Tested it with @tdudek code, works for me too. If @Ape or anyone can bump this into samsungctl then we have what the thread started with completed 👍

But i already want to express my thanks to everyone for the effort in getting this done!

[sectroyer]

@riemers well now wonder it "does work". It's simply IDA decompiled code pasted into JS file 😄 Instead of using some JS blob as part of the project IMHO it would be best to implement whole handshake as a python module. Tough as PoC it's sufficient 😄

[eclair4151]

@sectroyer i tried seeing if i could port it to python when we first found it for like 10 minutes but quickly found it will be nearly impossible https://github.com/tdudek/samsung-remote-models-2014-and-newer/blob/master/lib/Pairing/Encryption/index.js https://github.com/tdudek/samsung-remote-models-2014-and-newer/blob/master/lib/Pairing/Encryption/bn.js

taking a look at these 2 files i don't see a way to do it without thousands of hours of work. for now we are prob better off using something like https://github.com/PiotrDabkowski/Js2Py and calling the important encryption methods in JS straight from python

[riemers]

Looked at those files and now noticed what you mean too. Thats a bit much indeed for just a simple remote action. Tried the online version to translate the first index.js but that spit out an error though.

[tdudek]

Yap, it is the encryption code which was posted by @misterx above, almost as it is.
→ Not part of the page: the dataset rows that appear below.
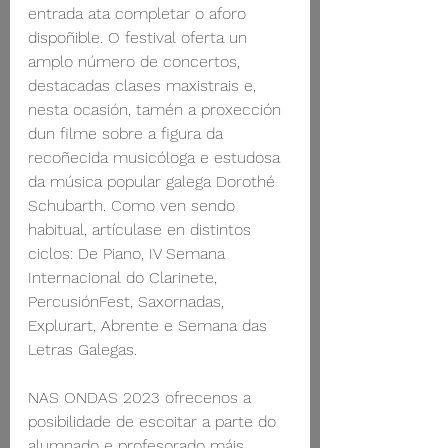
entrada ata completar o aforo 
dispoñible. O festival oferta un 
amplo número de concertos, 
destacadas clases maxistrais e, 
nesta ocasión, tamén a proxección 
dun filme sobre a figura da 
recoñecida musicóloga e estudosa 
da música popular galega Dorothé 
Schubarth. Como ven sendo 
habitual, artículase en distintos 
ciclos: De Piano, IV Semana 
Internacional do Clarinete, 
PercusiónFest, Saxornadas, 
Explurart, Abrente e Semana das 
Letras Galegas. 
NAS ONDAS 2023 ofrecenos a 
posibilidade de escoitar a parte do 
alumnado e profesorado máis 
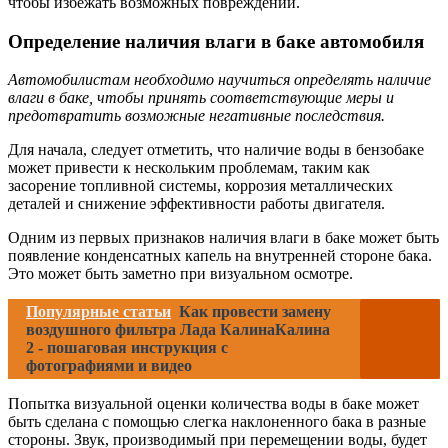
чтобы избежать возможных повреждений.
Определение наличия влаги в баке автомобиля
Автомобилистам необходимо научиться определять наличие
влаги в баке, чтобы принять соответствующие меры и
предотвратить возможные негативные последствия.
Для начала, следует отметить, что наличие воды в бензобаке
может привести к нескольким проблемам, таким как
засорение топливной системы, коррозия металлических
деталей и снижение эффективности работы двигателя.
Одним из первых признаков наличия влаги в баке может быть
появление конденсатных капель на внутренней стороне бака.
Это может быть заметно при визуальном осмотре.
Популярные статьи
Как провести замену
воздушного фильтра Лада КалинаКалина
2 - пошаговая инструкция с
фотографиями и видео
Попытка визуальной оценки количества воды в баке может
быть сделана с помощью слегка наклоненного бака в разные
стороны. Звук, производимый при перемещении воды, будет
Some parts are known libraries like bn.js (https://github.com/indutny/bn.js/) or asmcrypto.js (https://github.com/asmcrypto/asmcrypto.js), but the handshake code is pretty awful :(

[eclair4151]

See but his is what make me think this isnt just code pulled from IDA and converted to JS. how would it have asmcrypto and BN in it? Unless they somehow converted the code the then was able to use those libs in place of what was there before from another language. which im guessing didn't happen. I think this js lib may be from some other product we don't know of that works with samsung TVs, which written by samsung and they are the ones who obfuscated it ect. and this other person happened to find it and just pull the JS code out of it and use it in their android app.

[sectroyer]

@eclair4151 It's DEFINITELY "pulled from IDA" 😄 Just with some adjusting. They "quick fixed" IDA output by changing Samsung BN lib to BN and their crypto to asmCrypto. Tough such code should be rewritten and reversed correctly and not blindly copy&pasted. Especially if you want to write a documentation 😄 I did the same with my lib by replacing those with OpenSSL just OpenSSL aes didn't work as I said before. For example BN stuff is now this: https://ctrlv.it/id/95115/1912491112

[eclair4151]

hmm ok. fair enough

[sectroyer]

@eclair4151 Here is simplified version of IDA output for Samsung lib. You can quickly notice resemblance: https://ctrlv.it/id/95116/4219719203 Anyway if what this js stuff does is okay with you we can stick with such API and rewrite it to python 😄

[McKael]

@sectroyer

No idea what "WS" is but NOW my code also does full pairing: https://ctrlv.it/id/94129/2349222015 ATM it's written in C but can port to something else if needed smile

Nice! Is your C code available somewhere?

[sectroyer]

@McKael not yet. I still consider it PoC and wanted to rewrite it before releasing. Also I am still not sure if I should leave as C code or rewrite to python?

[McKael]

@sectroyer I'm actually interested in the C code because I'd eventually would like to use it in a Go application...

[sectroyer]

@McKael well it's not something you can copy&paste to third party application 😄 That's precisely why I wanted to first establish some API before rewriting it 😄

[McKael]

@sectroyer Ok, thanks... Please keep us posted!

[stromnet]

Confirmed working on Model 14_GOLFS ModelName UE55H7000, example pairs fine and send keys work!

[ghaabor]

@tdudek just tried your example with UE40H5500, works like a charm!